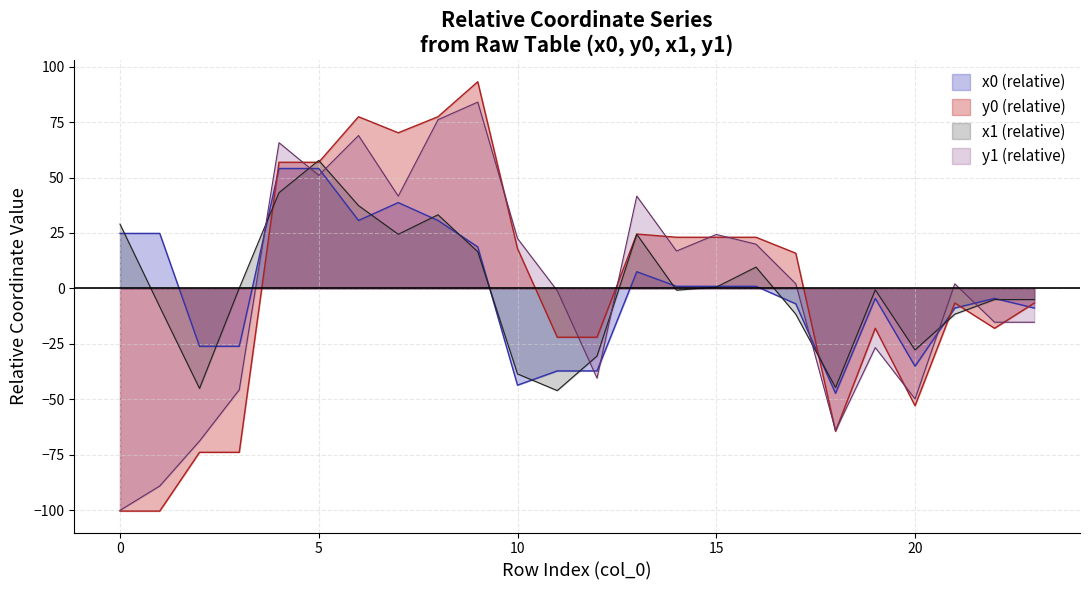

Read the x1 value at 19.

-0.7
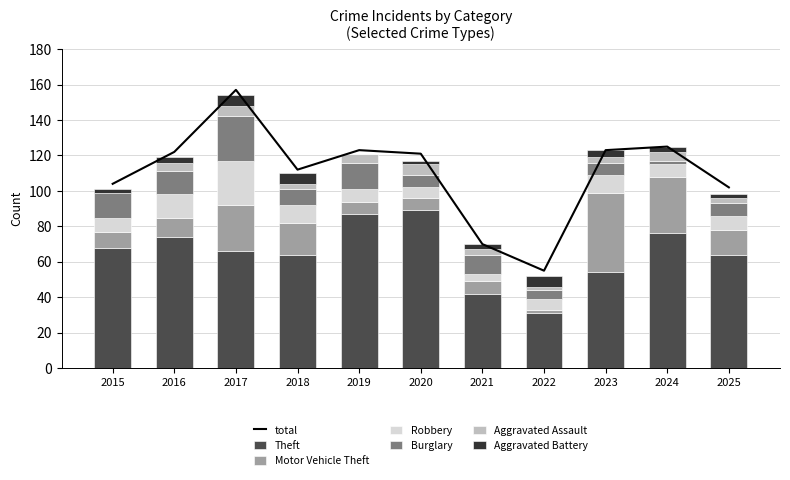

What is the lowest value of the Theft series?

31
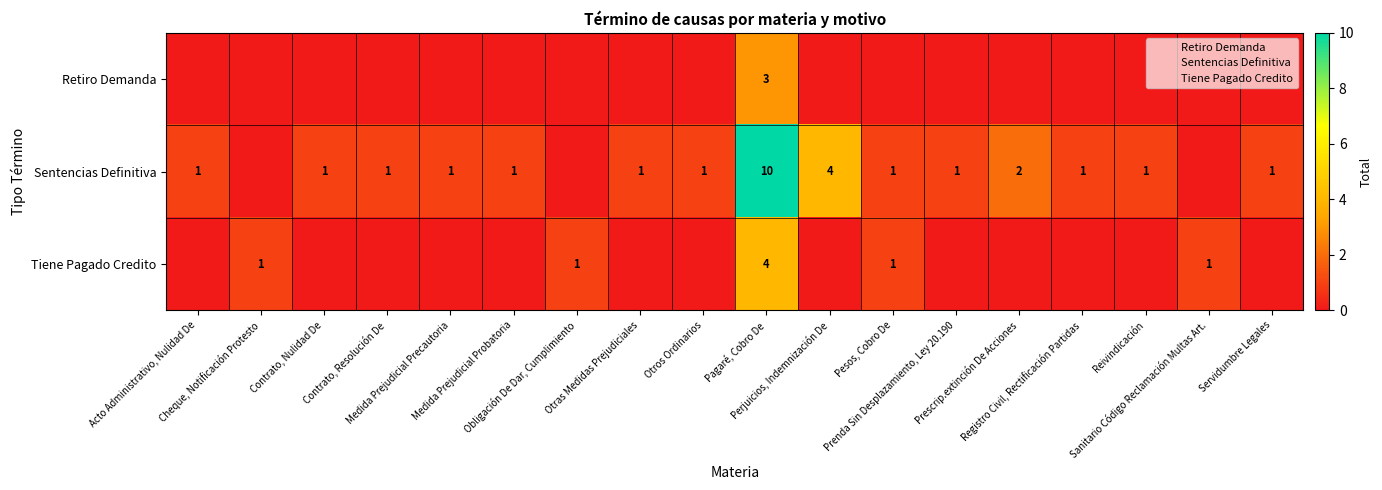

List the series in order of their peak value, lowest first.

row_0, row_2, row_1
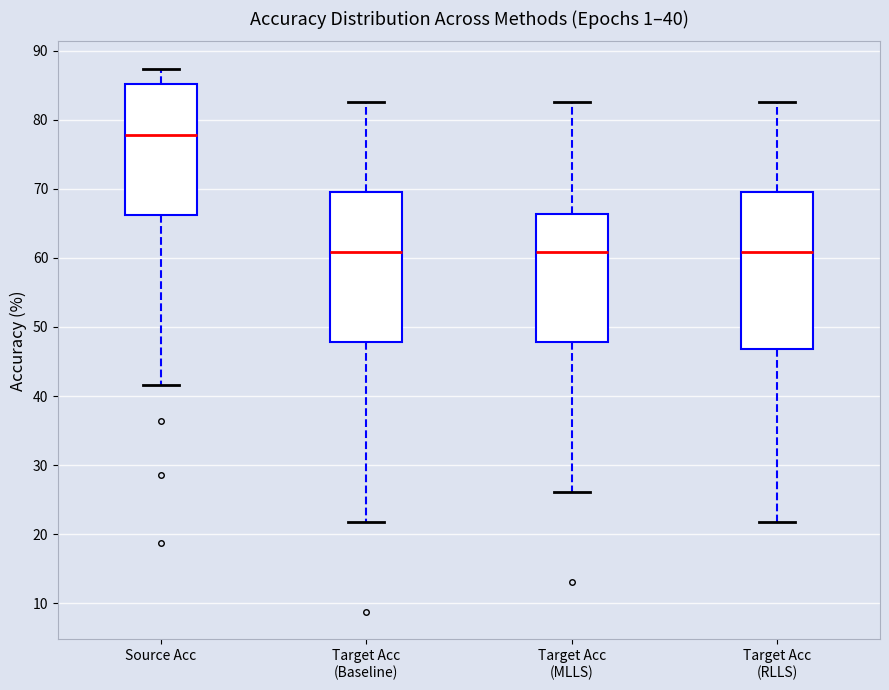

Comparing the boxes themselves (not the whiskers), which one is the tallest?

Target Acc (RLLS)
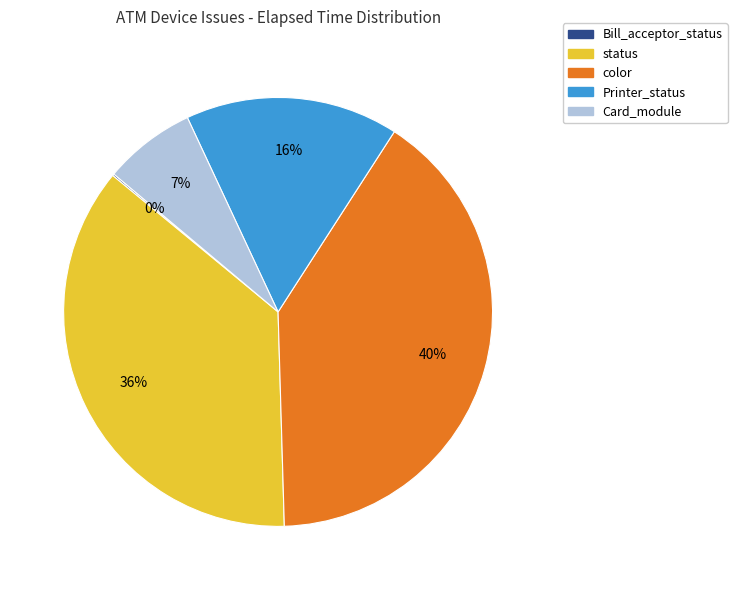

To the nearest percent, what is the combined percentage of color and Card_module?

47%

→ **INSTRUCTIONS TO FOLLOW**: Can you copy out all of the lines above word for word, leaving out the pictures?

→ **ANSWER SPACE**:
Read the x1 value at 19.

-0.7

What is the lowest value of the Theft series?

31

List the series in order of their peak value, lowest first.

row_0, row_2, row_1

Comparing the boxes themselves (not the whiskers), which one is the tallest?

Target Acc (RLLS)

To the nearest percent, what is the combined percentage of color and Card_module?

47%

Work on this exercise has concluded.